HOW TO COMPLETE THIS TASK
Count the lines in the records below that contain the word "Test", and give only that count.

------ GIVEN ENTRIES

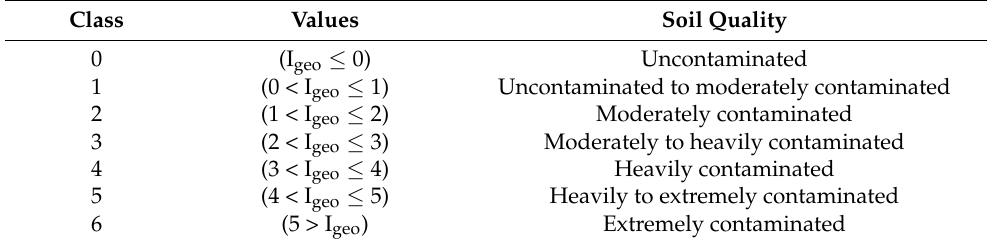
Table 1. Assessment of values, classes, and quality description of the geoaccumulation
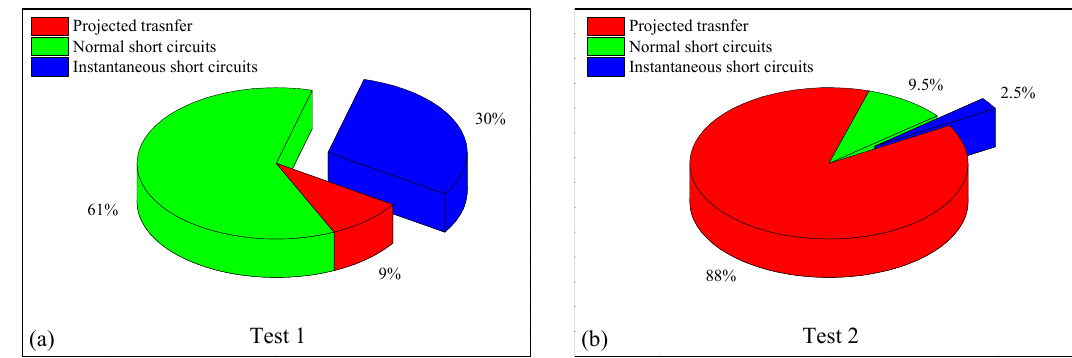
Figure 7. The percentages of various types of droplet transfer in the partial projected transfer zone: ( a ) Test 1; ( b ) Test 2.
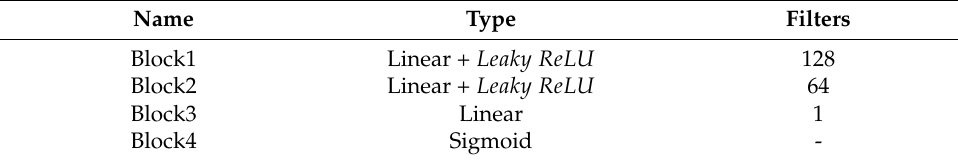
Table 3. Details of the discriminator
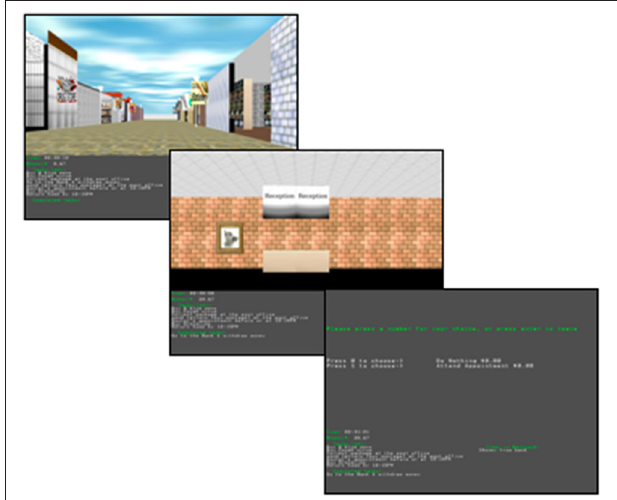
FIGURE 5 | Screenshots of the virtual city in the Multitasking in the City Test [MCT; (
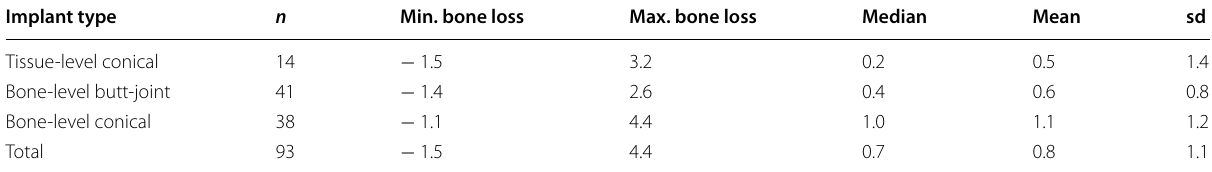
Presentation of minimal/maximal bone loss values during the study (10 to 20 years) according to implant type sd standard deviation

------------

RESPONSE BELOW
2